Dynamic Bioimaging Facility for Cells and Cell Surfaces

This research proposal would create a novel instrument which would combine Physics and Biology, and which would make it possible to simultaneously record several types of information from biological cells. The Atomic Force Microscope is a nanometre-resolution microscope, which physically 'touches' the surface of the cell. It is sensitive to the shape and structure of the outer layer of the cell, and produces a 3-dimensional map of the cell surface. Confocal microscopy on the other hand is a powerful light microscope technique, in which the focal point of a laser beam can be controllably moved throughout the 3-dimensional body of the cell, and therefore we can build up a picture of the inside of the cell by moving this focal point around inside the cell. If we are able to record information from these 2 microscopes at the same time, we can correlate directly features on the cell surface with internal cellular properties. One example of this would be to record fluorescence from membranes whilst obtaining a surface map. Another application would be to purposefully indent the cell with the tip of the AFM probe, and record the response of the cell, as its internal skeleton adapts to the stimulus on the outside surface. We will also combine these two microscopes with a technique called electrophysiology which will give information on the electrical signals crossing the surface of the cell. Ultimately the information we obtain will give us more insights into cell processes and specialised functions, how cells communicate with one another, and also how they interact and adapt to their environment.
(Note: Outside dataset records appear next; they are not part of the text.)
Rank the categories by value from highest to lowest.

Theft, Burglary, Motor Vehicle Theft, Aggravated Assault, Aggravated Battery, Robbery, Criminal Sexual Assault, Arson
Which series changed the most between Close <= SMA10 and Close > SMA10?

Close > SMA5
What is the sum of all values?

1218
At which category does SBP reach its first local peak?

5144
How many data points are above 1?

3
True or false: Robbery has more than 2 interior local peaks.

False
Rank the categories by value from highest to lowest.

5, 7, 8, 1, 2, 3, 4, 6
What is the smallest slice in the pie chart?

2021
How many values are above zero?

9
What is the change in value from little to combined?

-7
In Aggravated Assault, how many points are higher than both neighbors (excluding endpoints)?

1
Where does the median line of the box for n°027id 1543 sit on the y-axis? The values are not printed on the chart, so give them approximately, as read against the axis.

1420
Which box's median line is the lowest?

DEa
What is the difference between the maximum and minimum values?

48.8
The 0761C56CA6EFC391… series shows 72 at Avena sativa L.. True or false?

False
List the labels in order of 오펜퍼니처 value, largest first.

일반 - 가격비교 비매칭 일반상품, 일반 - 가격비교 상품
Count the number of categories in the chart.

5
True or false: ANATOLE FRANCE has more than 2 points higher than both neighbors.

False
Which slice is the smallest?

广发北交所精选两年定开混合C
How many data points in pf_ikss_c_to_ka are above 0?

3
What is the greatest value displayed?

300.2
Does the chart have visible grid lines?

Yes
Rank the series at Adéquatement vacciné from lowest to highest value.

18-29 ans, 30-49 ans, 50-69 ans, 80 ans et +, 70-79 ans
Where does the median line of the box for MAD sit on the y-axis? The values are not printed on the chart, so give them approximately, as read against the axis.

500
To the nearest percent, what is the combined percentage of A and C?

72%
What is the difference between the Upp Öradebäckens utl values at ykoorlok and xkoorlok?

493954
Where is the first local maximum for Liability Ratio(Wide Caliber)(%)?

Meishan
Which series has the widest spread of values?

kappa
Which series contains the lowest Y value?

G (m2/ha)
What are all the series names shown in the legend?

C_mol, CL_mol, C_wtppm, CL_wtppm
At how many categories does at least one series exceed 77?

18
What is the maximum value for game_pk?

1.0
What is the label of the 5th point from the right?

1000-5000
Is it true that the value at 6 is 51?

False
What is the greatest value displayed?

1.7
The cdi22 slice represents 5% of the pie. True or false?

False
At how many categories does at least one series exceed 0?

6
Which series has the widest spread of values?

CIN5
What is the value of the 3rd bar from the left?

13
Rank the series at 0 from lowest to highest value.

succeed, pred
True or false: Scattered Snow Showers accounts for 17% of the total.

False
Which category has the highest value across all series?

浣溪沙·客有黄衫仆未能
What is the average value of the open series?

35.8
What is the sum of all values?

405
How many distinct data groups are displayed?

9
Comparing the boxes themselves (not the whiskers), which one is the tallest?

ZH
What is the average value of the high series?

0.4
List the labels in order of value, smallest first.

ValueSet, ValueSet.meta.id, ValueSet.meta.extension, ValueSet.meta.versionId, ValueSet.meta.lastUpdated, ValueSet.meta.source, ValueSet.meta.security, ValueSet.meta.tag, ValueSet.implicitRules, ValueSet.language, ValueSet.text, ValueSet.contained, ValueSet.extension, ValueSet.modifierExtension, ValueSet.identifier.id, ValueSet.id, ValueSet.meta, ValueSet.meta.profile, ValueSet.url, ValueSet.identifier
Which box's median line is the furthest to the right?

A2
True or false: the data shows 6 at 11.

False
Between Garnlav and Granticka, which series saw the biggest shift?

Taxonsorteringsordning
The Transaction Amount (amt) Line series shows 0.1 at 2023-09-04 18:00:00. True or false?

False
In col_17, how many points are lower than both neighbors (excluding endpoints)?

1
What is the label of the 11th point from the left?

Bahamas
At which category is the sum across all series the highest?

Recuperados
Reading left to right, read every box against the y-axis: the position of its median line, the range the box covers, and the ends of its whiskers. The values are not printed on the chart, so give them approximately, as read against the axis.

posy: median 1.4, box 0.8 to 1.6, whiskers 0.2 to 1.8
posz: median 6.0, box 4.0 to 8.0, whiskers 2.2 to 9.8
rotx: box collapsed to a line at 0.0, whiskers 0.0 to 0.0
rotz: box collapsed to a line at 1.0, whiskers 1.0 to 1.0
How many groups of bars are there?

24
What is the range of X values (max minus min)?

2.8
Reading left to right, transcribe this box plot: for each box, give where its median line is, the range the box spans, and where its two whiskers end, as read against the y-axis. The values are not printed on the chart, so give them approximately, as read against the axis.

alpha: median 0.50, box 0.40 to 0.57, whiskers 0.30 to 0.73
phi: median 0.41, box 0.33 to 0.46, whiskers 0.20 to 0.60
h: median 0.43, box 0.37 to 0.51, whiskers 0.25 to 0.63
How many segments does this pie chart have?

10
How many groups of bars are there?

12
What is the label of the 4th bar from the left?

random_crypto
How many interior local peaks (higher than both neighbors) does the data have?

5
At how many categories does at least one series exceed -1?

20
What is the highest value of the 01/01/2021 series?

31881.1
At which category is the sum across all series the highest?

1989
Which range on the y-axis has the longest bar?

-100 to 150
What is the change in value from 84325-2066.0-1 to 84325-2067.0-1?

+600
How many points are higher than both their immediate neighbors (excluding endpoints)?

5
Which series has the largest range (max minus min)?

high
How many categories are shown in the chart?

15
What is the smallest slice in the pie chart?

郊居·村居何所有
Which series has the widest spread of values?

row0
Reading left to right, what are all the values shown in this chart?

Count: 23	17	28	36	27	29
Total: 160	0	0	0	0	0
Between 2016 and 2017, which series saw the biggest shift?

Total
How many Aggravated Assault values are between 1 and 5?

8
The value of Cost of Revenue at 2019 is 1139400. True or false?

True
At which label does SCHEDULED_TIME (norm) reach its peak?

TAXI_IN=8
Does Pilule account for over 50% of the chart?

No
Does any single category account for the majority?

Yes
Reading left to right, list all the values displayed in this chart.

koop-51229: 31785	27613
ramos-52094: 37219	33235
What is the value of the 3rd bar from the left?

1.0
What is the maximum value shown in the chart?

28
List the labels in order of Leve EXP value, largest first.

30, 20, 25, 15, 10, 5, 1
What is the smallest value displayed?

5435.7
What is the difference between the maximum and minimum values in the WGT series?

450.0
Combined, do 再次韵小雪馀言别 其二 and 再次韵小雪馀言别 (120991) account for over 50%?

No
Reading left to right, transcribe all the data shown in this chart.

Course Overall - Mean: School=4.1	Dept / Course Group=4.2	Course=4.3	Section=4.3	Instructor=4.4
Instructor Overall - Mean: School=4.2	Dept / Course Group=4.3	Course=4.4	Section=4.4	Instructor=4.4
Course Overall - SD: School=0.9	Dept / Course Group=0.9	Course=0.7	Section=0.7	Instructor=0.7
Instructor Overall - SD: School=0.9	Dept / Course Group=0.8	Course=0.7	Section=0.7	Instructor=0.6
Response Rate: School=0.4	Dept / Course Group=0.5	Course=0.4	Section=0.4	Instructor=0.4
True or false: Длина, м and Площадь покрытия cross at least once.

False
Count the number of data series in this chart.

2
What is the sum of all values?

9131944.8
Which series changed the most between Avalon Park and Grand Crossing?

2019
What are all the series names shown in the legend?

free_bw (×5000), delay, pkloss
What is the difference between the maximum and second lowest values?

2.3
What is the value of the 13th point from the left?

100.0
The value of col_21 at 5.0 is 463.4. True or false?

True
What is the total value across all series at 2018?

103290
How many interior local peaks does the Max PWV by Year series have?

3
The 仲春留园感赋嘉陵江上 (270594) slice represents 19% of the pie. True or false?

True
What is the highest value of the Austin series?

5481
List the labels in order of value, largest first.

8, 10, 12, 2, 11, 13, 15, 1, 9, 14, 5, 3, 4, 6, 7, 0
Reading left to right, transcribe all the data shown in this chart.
This is a multi-user, multi-project interdisciplinary research consortium targeted on the imaging of cells and cell surfaces. A combined Confocal Microscope and Atomic Force Microscope (CM-AFM) will be developed and sited in the new Interdisciplinary Nanoscience centre in Bristol. Drawing extensively on the expertise of the Bristol Physics AFM group in instrumentation, the consortium also includes cell biologists from three University of Bristol Departments: Ophthalmology, Biochemistry and Physiology. It is planned that this initial user base will grow significantly. The initial research aims are targeted on a number of biophysical problems which will benefit from a combined approach. In Physiology, we will exploit CM-AFM and patch-clamp electrophysiology, to learn how cilium bending is coupled to ion transport; he results of our study will provide new insight into the molecular biophysics of the primary cilium and the regulation of transepithelial ion transport in the kidney. We will also use a modified AFM tip to actuate bundles of Outer Hair Cells (OHC), using high-resolution optical microscopy to locate and direct the AFM probe, and simultaneously record electrophysiological signals to reveal activation and adaptation kinetics of these cells. In Ophthalmology, a number of projects will include visualization of the cell-substrate cleft to understand better the cell movement and cytoskeletal changes, monitoring of membrane-bound thrombospondin, mapping of molecular adhesion if mucous epithelia, and conformation changes with temperature of gap junctions. In Biochemistry, we will study the specific anchoring mechanism of an integral membrane protein, BST-2, believed to be involved in stabilisation of lipid rafts.